New mothers do not need that extra existential guilt.

They already feel guilty in their early moments of adjustment to motherhood (and even later in their lives).

They can feel guilty if they do not breastfeed long enough. They can also feel guilty if they cannot breastfeed altogether.

They may also wish to or end up not wanting to breastfeed for all sorts of reasons.

Who knows? They may be feeling a bit down due to the common postpartum blues… or worse, they may be struggling with symptoms of postpartum depression.

Whether clinically depressed or not, new moms may end up learning to let go, in order to rely on their support system, and include their partners or family members in the feeding activities. This by itself is an ultimate gesture of maternal love/sensitivity.

So, basically, even if we know all the benefits of breastfeeding from evolution across species, from common sense, and from science, Bambi will say: Enough of pressure on women (and their families) please.
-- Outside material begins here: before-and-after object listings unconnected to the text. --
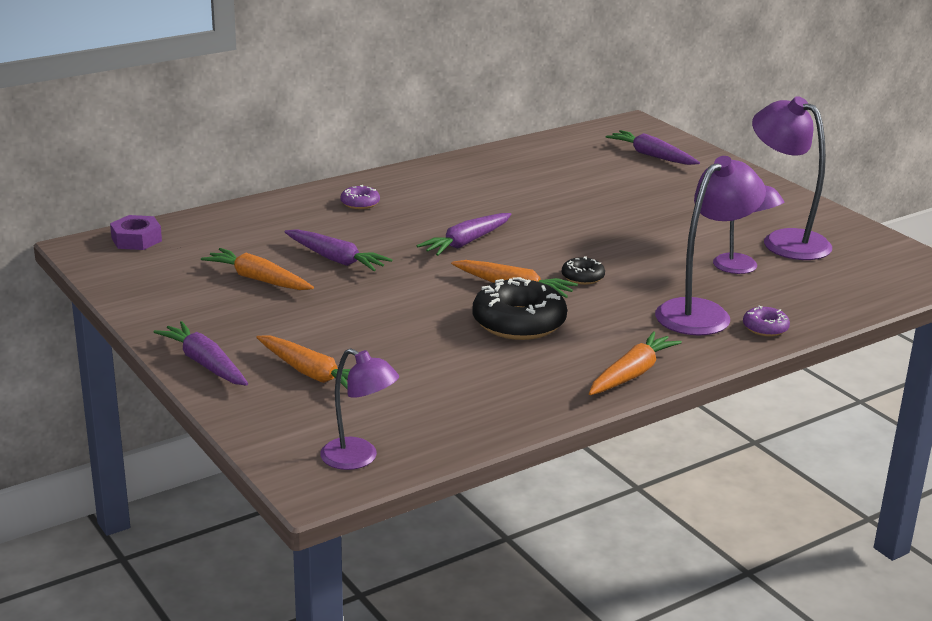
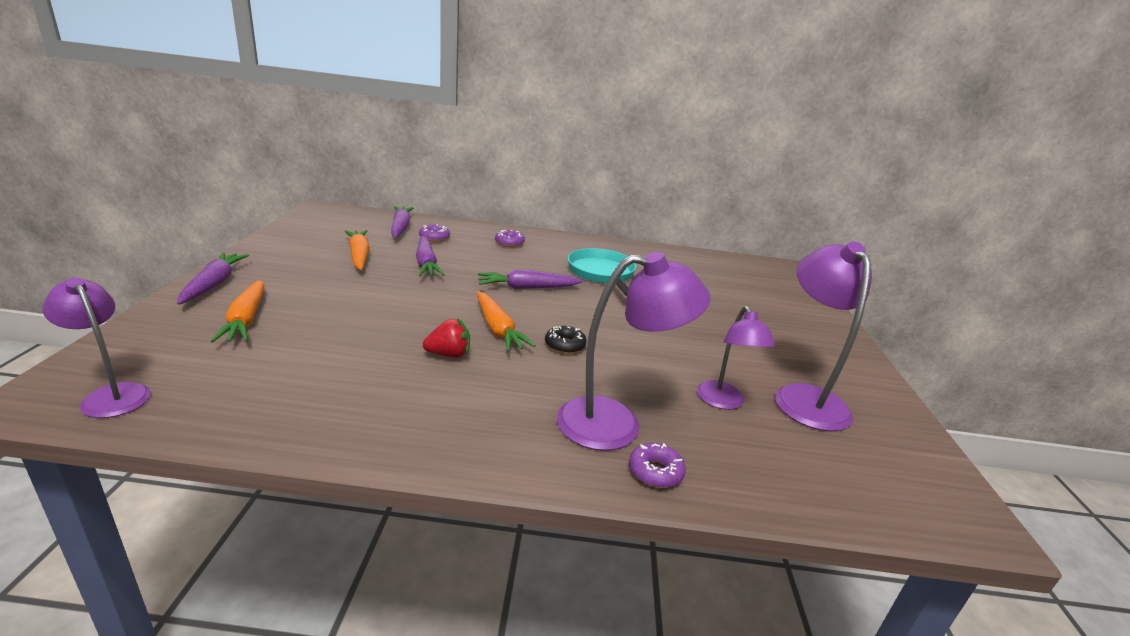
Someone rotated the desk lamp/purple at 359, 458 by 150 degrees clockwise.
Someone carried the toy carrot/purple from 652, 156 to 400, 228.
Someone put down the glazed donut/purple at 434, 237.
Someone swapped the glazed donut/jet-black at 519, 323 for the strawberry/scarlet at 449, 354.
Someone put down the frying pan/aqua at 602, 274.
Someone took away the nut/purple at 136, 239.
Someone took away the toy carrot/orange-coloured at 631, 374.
The pressure can come from the external world or… worse, from the mothers’ own self-pressure to be “good” mothers. So, imagine the additional ecological pressure (the new religion of our times) on top of all this?

One must also recall that despite all the benefits of the world stemming from natural milk/breastfeeding, natural selection may have come into play at one point in our human earlier generations to allow us to develop enzymes to digest cow milk. Thank Goodness Bambi is thinking to herself, as her own mom fed her with that delicious cow milk.

Plus, we do not talk much about it but maternal stress hormones do pass through breastfeeding to the infants. Bambi had to statistically control for this effect in one of her studies on depression during pregnancy and infant stress reactivity.

Oh, plus, can’t or don’t mothers who do breastfeed love their kids AND the planet even they do not nurse them?

Without having had the honour of successfully reproducing with her loving partner, Bambi is convinced that their newborn would have meant the world to them… and, at that moment of giving birth, they would have not given a damn about our planet… in all honesty (Bambi is saying this and she usually cares about people, animals, plants, and our shared environments).

Indeed, the last thing that Bambi thought of when losing her three pregnancies was our Planet (neither A nor B!).

That thought also was the last thing on her mind during her fostering and hosting parental experiences.

When kids are in a survival mode (e.g., going through adversities or in their journey transitioning into a new foster home or out of it, they simply do not have the luxury of being as illuminated as some of us are in their aspirations for a “greener” world… or for a sexier (more fundable?) research.